● Short task: Render every line of the items below as a JSON list of strings, one string per line, omitting blank lines and the pictures.

● Records for the task:
--------

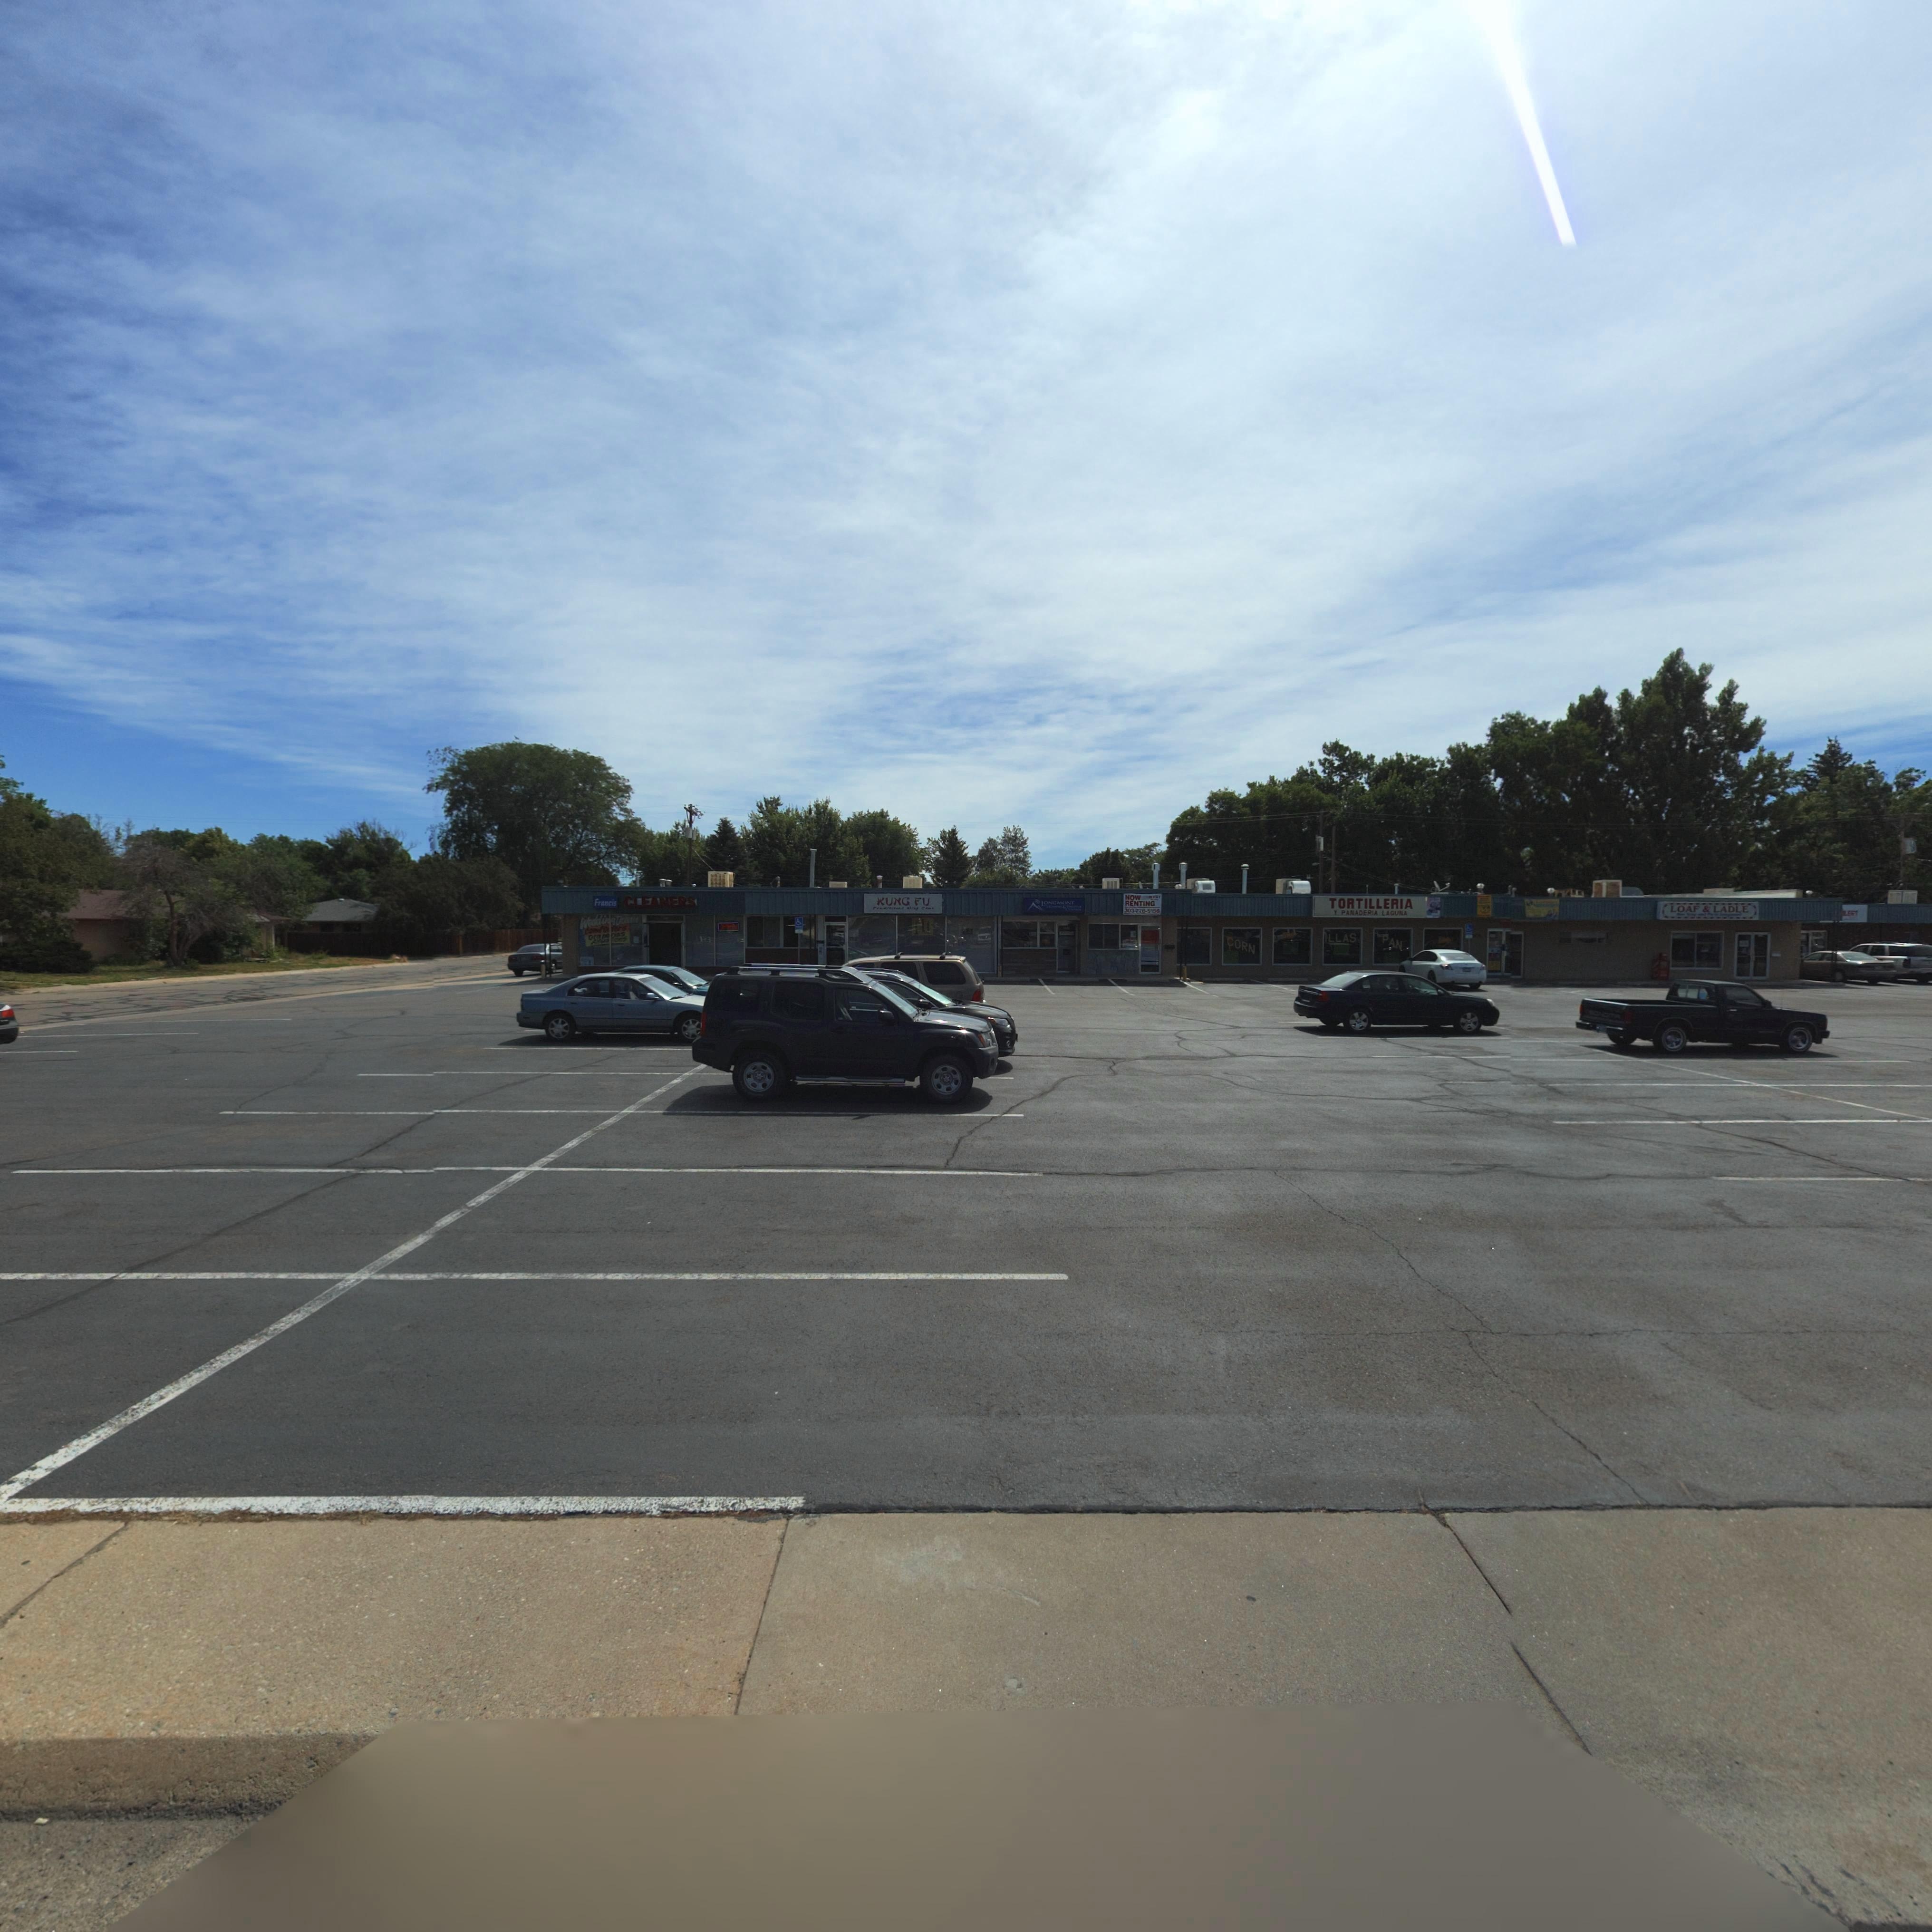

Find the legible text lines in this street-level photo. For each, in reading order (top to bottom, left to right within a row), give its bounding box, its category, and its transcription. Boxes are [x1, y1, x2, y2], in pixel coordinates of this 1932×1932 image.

[594, 898, 617, 906] BusinessName: Francis
[623, 896, 696, 909] BusinessName: CLEANERS
[876, 897, 930, 906] BusinessName: KUNG FU
[1041, 900, 1075, 907] BusinessName: LONGMONT
[1328, 898, 1413, 909] BusinessName: TORTILLERIA
[1333, 910, 1408, 916] BusinessName: Y PANADERIA LAGUNA
[1670, 905, 1749, 913] BusinessName: LOAF & LADLE
[1844, 910, 1858, 916] BusinessName: LERT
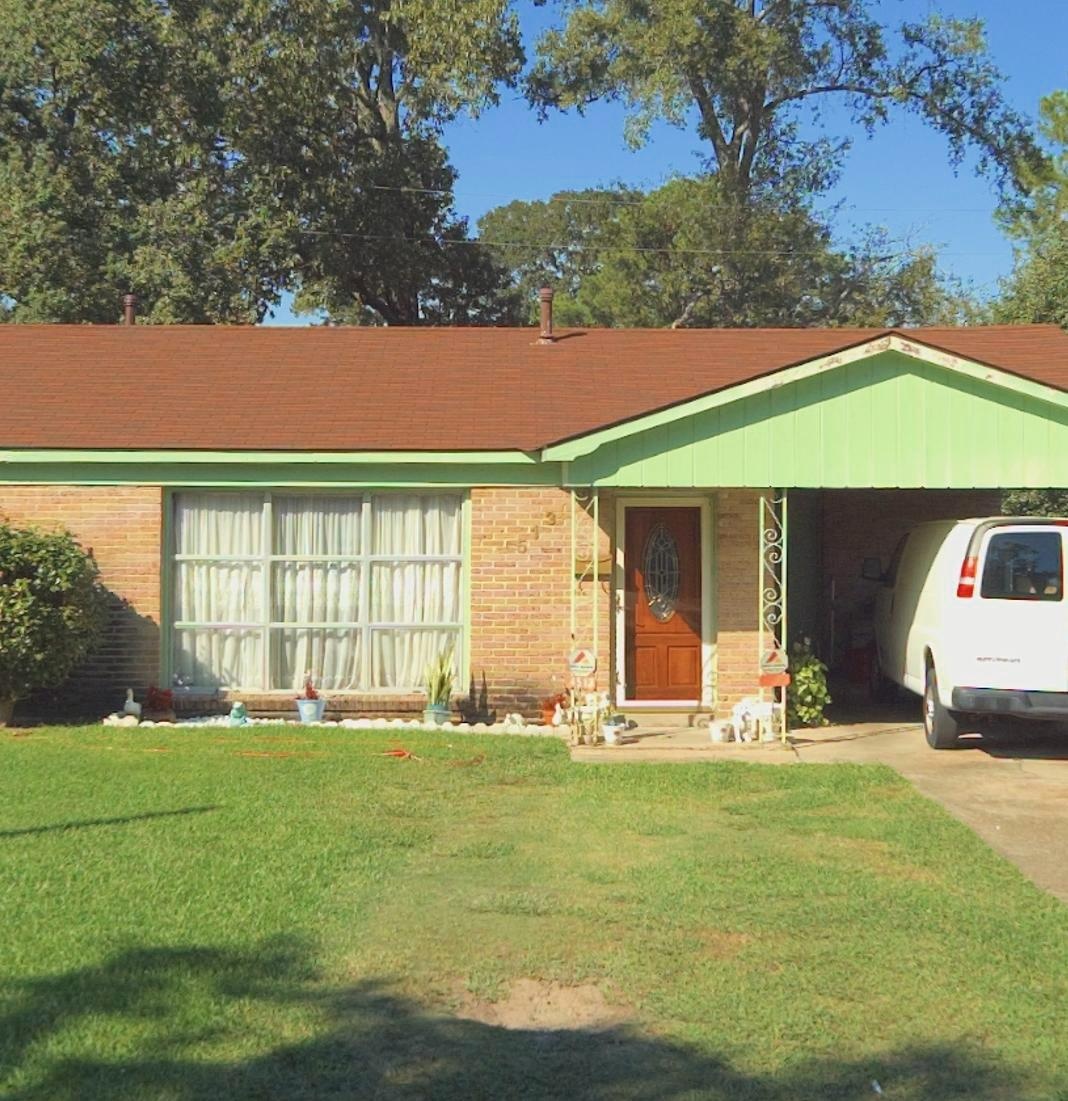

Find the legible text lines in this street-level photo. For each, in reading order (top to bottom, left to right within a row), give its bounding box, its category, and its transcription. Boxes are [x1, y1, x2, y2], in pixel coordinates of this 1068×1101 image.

[516, 510, 557, 554] StreetNumber: 513
[568, 676, 594, 689] StreetNumber: 4513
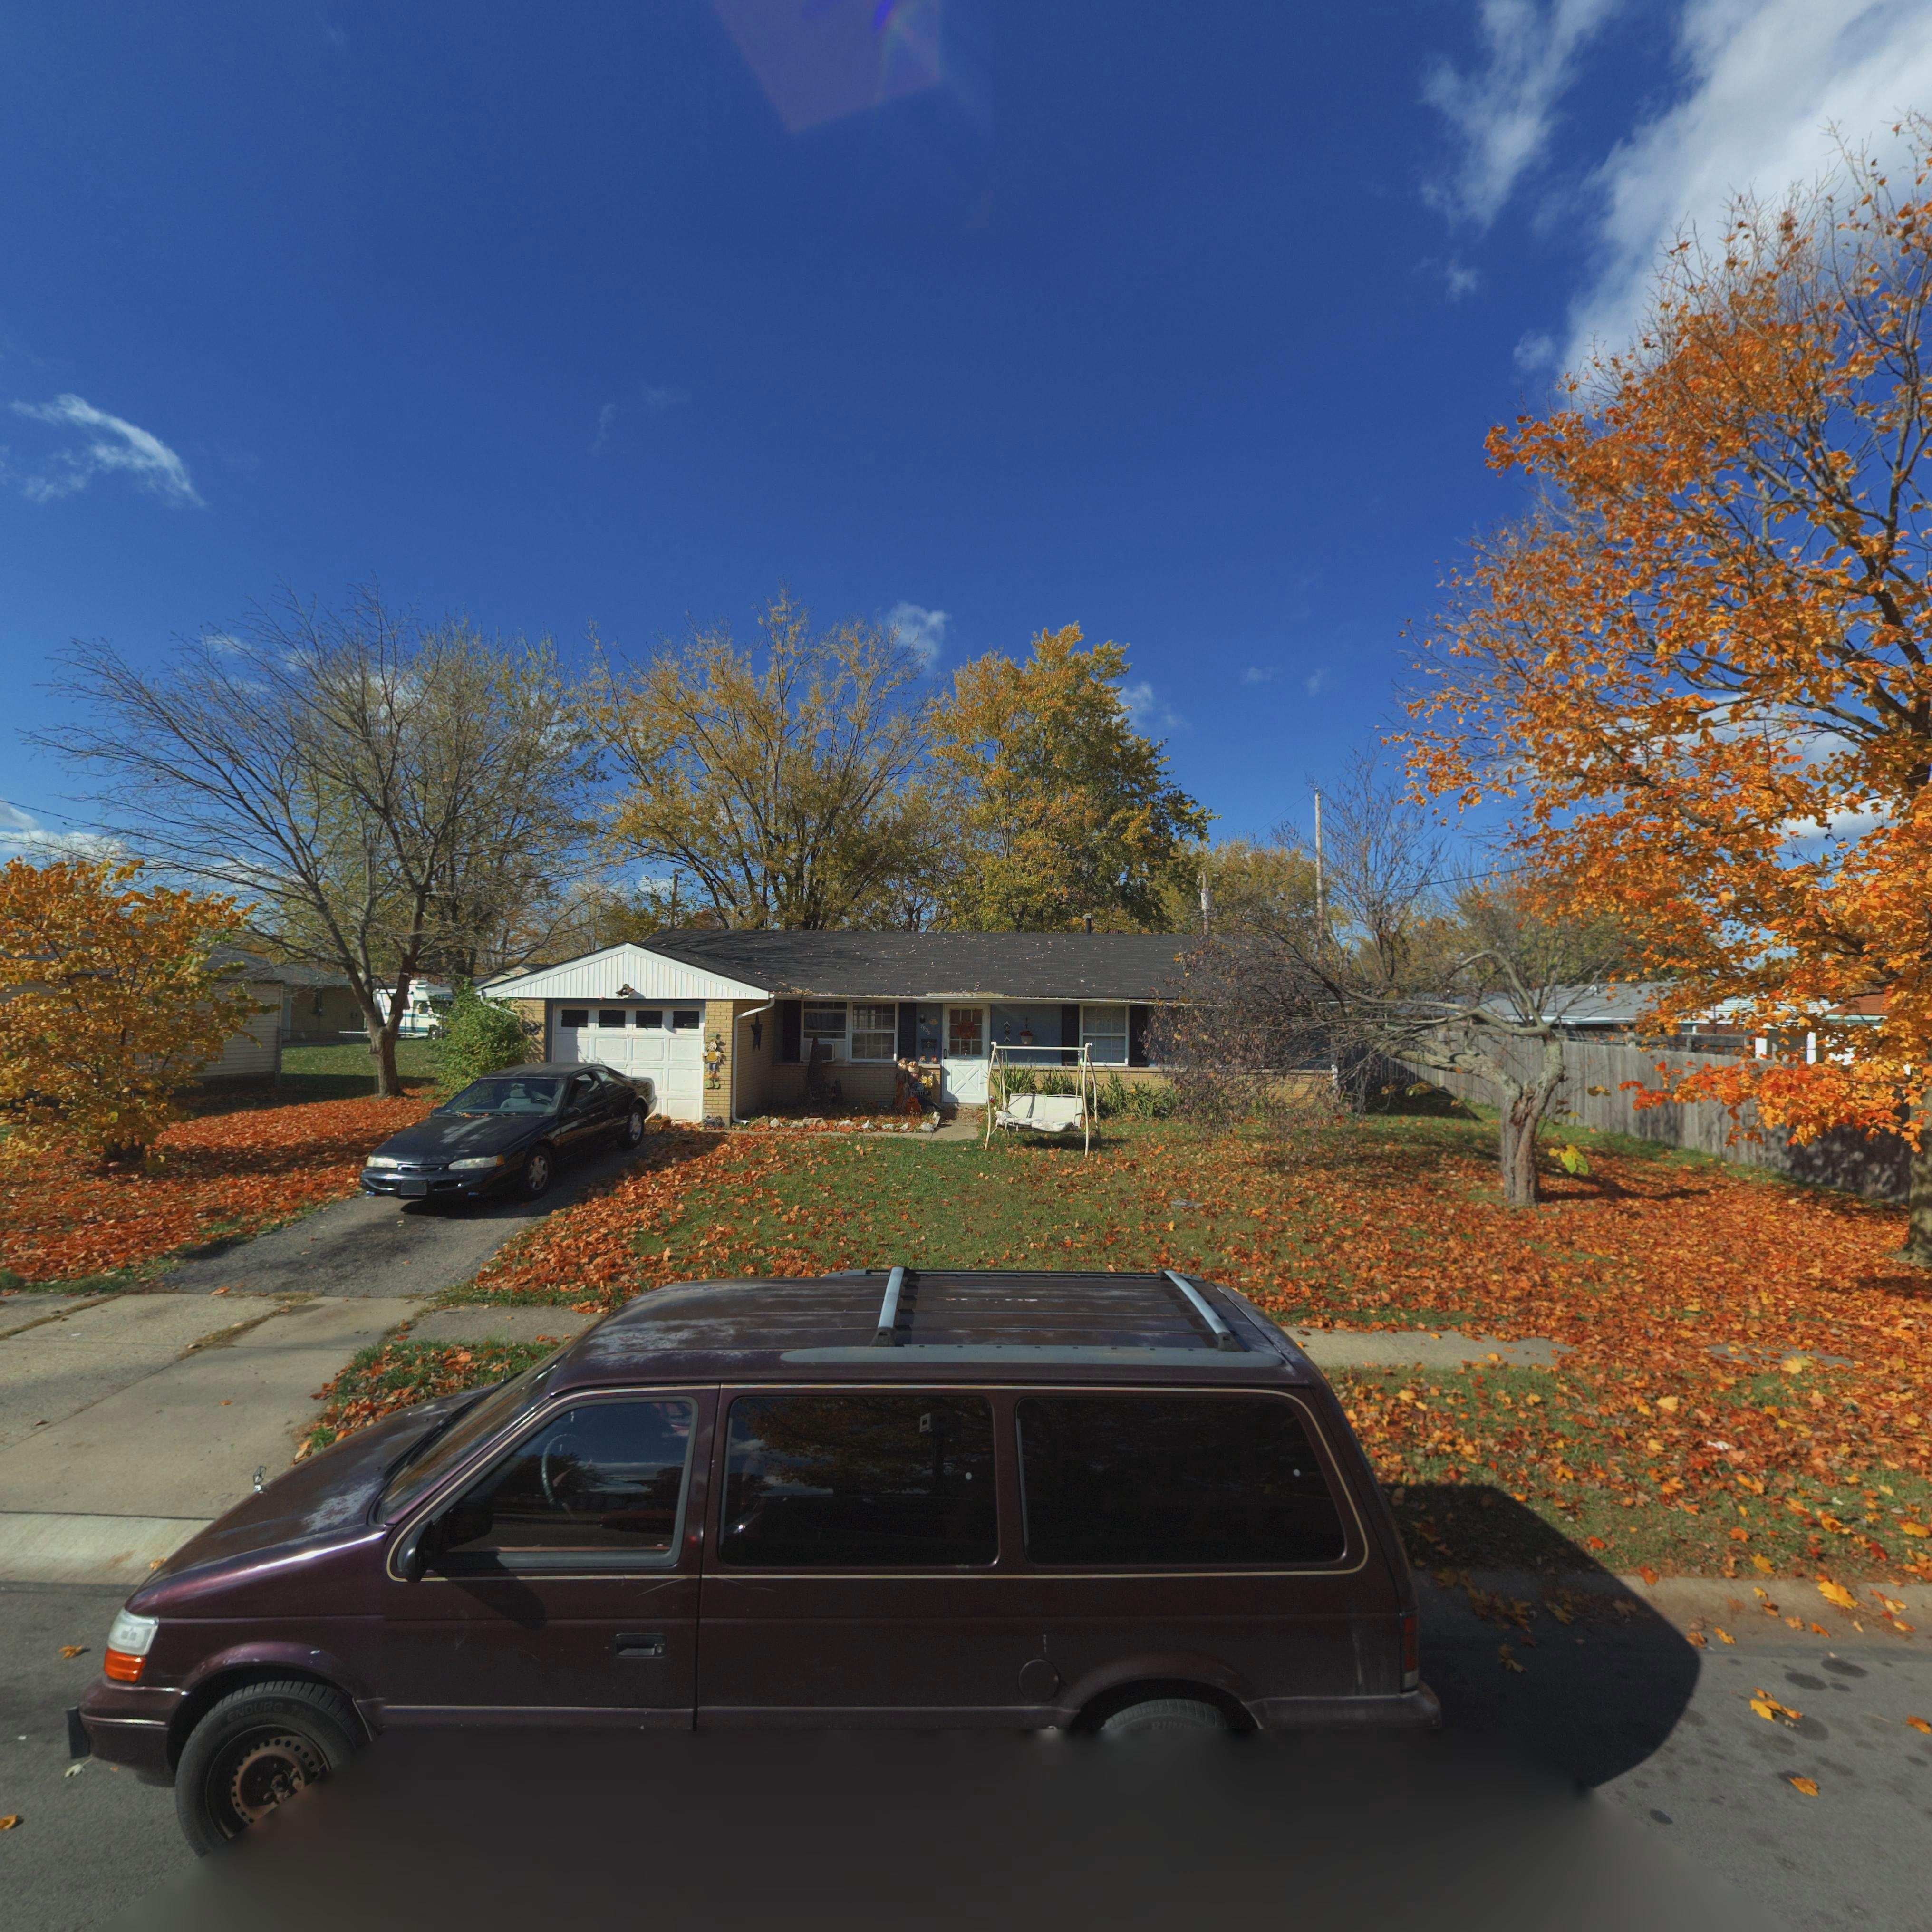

--------

● The solution:
[
  "Find the legible text lines in this street-level photo. For each, in reading order (top to bottom, left to right within a row), give its bounding box, its category, and its transcription. Boxes are [x1, y1, x2, y2], in pixel coordinates of this 1932×1932 image.",
  "[594, 898, 617, 906] BusinessName: Francis",
  "[623, 896, 696, 909] BusinessName: CLEANERS",
  "[876, 897, 930, 906] BusinessName: KUNG FU",
  "[1041, 900, 1075, 907] BusinessName: LONGMONT",
  "[1328, 898, 1413, 909] BusinessName: TORTILLERIA",
  "[1333, 910, 1408, 916] BusinessName: Y PANADERIA LAGUNA",
  "[1670, 905, 1749, 913] BusinessName: LOAF & LADLE",
  "[1844, 910, 1858, 916] BusinessName: LERT",
  "Find the legible text lines in this street-level photo. For each, in reading order (top to bottom, left to right within a row), give its bounding box, its category, and its transcription. Boxes are [x1, y1, x2, y2], in pixel coordinates of this 1068×1101 image.",
  "[516, 510, 557, 554] StreetNumber: 513",
  "[568, 676, 594, 689] StreetNumber: 4513"
]